This looks like a children's toy but it's actually a co-operative bank heist game where players are all part of a gang following the instructions given to them by their boss, who is ensconced at another location. If you've watched the Spanish TV series La Casa de Papel (on Netflix, mistranslated as Money Heist), you'll have the general idea of the set up.
Players (2–4) each have a designated role (Lookout, Hacker, Explosives Expert, Money Man). The bank vault, which is the main component in the game, is a battery powered electronic device. Players will also have a central pool of plastic tools, and of course there's cash and gold - the prize players are collectively seeking to make off with. It is the electronic device that transmits the boss' instructions, and these need to be followed to the letter, and quickly! He'll tell the Hacker, for example, to Get the goggles (which could be from the centre of the table or from another player if they've already been claimed); an instruction to Pass a tool, for example to the Explosive Expert, requires the player who has that tool to give it to the player with the Explosive Expert role. A Trade command will require players to swap specified tools, but the boss doesn't say who has what tool. When the boss instructs the gang to Use a specified tool then the player with that tool has to press their button on the electronic bank vault device. Follow all the instructions correctly and the Money Man will be instructed to take a specified amount of cash. If you make too many slip ups, you'll trigger the bank's alarm and corresponding police sirens.

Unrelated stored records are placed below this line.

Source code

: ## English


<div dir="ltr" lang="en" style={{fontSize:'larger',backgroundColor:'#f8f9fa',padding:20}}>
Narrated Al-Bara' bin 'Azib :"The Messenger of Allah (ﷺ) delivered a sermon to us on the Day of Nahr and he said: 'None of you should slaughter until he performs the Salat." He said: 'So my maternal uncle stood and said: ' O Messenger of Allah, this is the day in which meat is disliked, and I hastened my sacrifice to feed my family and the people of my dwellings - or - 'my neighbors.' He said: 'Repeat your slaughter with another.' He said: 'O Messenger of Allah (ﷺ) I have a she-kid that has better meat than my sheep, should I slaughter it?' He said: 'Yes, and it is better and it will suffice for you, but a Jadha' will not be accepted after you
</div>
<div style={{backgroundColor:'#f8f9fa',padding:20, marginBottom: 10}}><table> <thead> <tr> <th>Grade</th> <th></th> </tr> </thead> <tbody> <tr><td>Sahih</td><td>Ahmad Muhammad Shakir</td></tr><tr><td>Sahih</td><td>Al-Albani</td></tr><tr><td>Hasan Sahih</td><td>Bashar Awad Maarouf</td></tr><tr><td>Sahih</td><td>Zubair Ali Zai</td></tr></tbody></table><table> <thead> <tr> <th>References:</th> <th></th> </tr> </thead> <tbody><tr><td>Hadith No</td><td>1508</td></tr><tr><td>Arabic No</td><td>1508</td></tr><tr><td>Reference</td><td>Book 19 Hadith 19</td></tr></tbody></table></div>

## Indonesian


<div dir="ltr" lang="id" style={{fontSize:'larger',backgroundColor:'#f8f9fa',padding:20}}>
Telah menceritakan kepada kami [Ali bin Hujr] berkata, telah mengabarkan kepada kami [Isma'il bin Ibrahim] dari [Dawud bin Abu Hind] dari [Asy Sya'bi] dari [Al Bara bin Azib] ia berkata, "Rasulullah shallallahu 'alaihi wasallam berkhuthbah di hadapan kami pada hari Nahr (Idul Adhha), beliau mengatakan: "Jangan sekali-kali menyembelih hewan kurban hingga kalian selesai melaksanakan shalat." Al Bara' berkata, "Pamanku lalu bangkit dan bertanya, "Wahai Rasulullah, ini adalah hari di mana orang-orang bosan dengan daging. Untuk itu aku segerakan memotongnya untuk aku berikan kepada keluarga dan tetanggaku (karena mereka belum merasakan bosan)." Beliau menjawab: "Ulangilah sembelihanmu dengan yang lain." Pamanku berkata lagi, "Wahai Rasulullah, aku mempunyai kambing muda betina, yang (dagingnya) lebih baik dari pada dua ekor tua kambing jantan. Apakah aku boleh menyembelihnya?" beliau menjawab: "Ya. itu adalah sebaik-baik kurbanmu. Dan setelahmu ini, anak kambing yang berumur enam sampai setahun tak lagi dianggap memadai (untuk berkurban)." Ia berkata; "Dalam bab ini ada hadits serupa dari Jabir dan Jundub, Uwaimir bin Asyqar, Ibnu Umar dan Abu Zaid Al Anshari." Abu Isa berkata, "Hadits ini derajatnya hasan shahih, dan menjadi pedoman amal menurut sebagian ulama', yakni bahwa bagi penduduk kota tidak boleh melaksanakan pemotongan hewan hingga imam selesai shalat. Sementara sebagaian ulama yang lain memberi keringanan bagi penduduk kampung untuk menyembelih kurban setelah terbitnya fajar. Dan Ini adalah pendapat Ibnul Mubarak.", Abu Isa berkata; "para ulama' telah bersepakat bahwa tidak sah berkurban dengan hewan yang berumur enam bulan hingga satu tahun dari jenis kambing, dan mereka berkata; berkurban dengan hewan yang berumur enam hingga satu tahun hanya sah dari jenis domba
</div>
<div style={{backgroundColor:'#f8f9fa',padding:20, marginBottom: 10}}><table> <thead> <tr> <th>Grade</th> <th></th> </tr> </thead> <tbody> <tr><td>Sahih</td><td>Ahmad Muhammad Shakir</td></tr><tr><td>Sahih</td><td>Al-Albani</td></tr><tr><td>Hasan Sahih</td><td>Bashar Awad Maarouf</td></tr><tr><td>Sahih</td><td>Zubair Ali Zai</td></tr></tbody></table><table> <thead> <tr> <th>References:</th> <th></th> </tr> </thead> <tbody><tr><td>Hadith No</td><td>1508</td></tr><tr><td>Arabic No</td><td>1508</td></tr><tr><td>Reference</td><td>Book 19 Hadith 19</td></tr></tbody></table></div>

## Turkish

Bank Attack follows in the tradition of the early electronic game Simon (Hasbro) - now more than 40 years old! - where players had to press coloured buttons matching a sequence of coloured lights. Bank Attack feels fresh because the theme and the pressure of time, with the bank vault timer ticking away loudly, inject a rush of adrenaline. The instructions may all each sound simple but because everything is in real time, the slightest hesitation or fumble can create a cascade of errors. And the gang can only get away with three errors at the easiest level (only two on the higher levels). The time players have to respond is reduced with each level; to the extent that Level 5 (2 seconds per instruction) is almost impossibly difficult. There's a 'hidden' Level 6 that only unlocks if you ever manage to complete Level 5 without any mistakes. And that doesn't just further ramp up the speed, it also introduces a new Change Roles instruction just to add to the mayhem! A challenging but more manageable variant is to opt to take on more than one role when playing with fewer than four players.
It's a nice added touch that the boss' voice sounds passably like George Clooney in Oceans 11. It all adds to the atmospherics of a game that adults and children alike will enjoy trying to beat. And if you're buying it as a present for Christmas Day, don't forget batteries aren't included (you'll need three AA batteries).